F35や空母化、政府は前のめり?

F35や空母化、政府は前のめり? (スグ効くニュース解説)
峯岸博編集委員

スグ効くニュース解説
2018/12/17 6:00
政府が最新鋭ステルス戦闘機「F35」の取得や、護衛艦「いずも」の空母化に熱心なのはなぜですか。

回答者:峯岸博編集委員 政府の背中を押したのは自民党です。政府が近く閣議決定する防衛力整備の指針「防衛計画の大綱」(防衛大綱)に向けて同党がまとめた提言は「戦後最大の危機的状況を迎えている」とし、安全保障の強化策を並べました。「いずも」の甲板を戦闘機が離着陸できる事実上の空母、「多用途運用母艦」に改修、戦闘機F35Bの取得、日本を標的とするミサイル攻撃が発生した場合、敵国の基地を直接たたく「敵基地攻撃能力」の保有の必要性などを訴えました。
護衛艦「いずも」は空母に?=共同
護衛艦「いずも」は空母に?=共同
「最近の自民党の若い先生は過激だ」。長く防衛政策に携わる政府関係者も驚くほどです。党内で影響力を持っていたハト派のベテラン議員が次々と政界を引退する一方で、「積極的平和主義」を唱える安倍晋三首相に呼応する若手議員が増えました。
自民党は、「いずも」を改修すればF35Bの搭載だけでなく、災害の救援や輸送など多用途に使えると説いています。
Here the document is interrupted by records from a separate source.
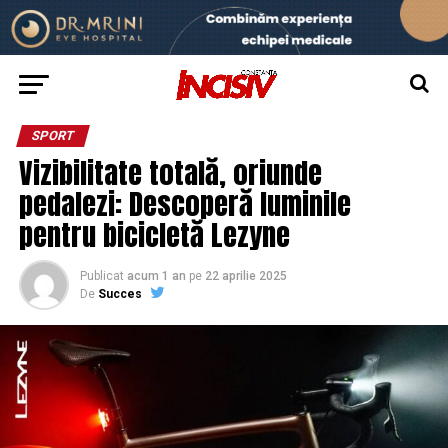
SPORT
Vizibilitate totală, oriunde
pedalezi: Descoperă luminile
pentru bicicletă Lezyne
Publicat
acum 1 an
pe
22 aprilie 2025
De
Succes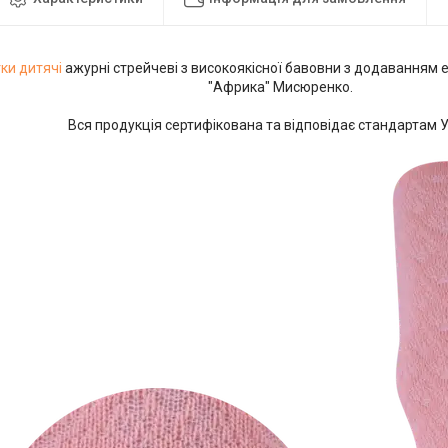
ки дитячі
ажурні стрейчеві з високоякісної бавовни з додаванням 
"Африка" Мисюренко.
Вся продукція сертифікована та відповідає стандартам У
世論の懸念を考慮し、敵基地攻撃能力の保有とともに大綱で見送られるとの見方もありましたが、政府は「F35Bを常時搭載はしないので、(保有できないとする)攻撃型空母ではない」との理屈で乗りきる構えです。
政府はF35を新たに最大100機取得する方針を与党に示しました。追加取得額は1兆円を超えます。米国の高額装備品では、長射程化したミサイルを搭載する陸上配備型のミサイルシステム「イージス・アショア」を購入する意向も米国に伝えました。対日貿易赤字に不満を抱くトランプ米大統領による「バイ・アメリカン(米製品を買おう)」の求めに、日米関係を重視する安倍政権が応じた形です。
北朝鮮米朝首脳会談後も核・ミサイルを手放さず、中国の軍拡・海洋進出とともに日本の脅威のままです。危機や災害への備えを怠るべきではありませんが、自衛隊の活動領域や巨額の装備品がなし崩しに拡大するのは望ましくありません。
巨額の装備品が日本の防衛にどれだけ役立つのか。事実上の「空母」導入とそこに搭載される最新鋭戦闘機が「必要最小限度の自衛」「専守防衛」という基本原則から逸脱しないか。国内外の視線が集まるなかで十分な検証と説明が必要です。
結論: 日本の安全保障や日米同盟の強化に向けた安倍政権の並々ならぬ意欲の表れです。ただ憲法との整合性や費用対効果など様々な問題が提起されています。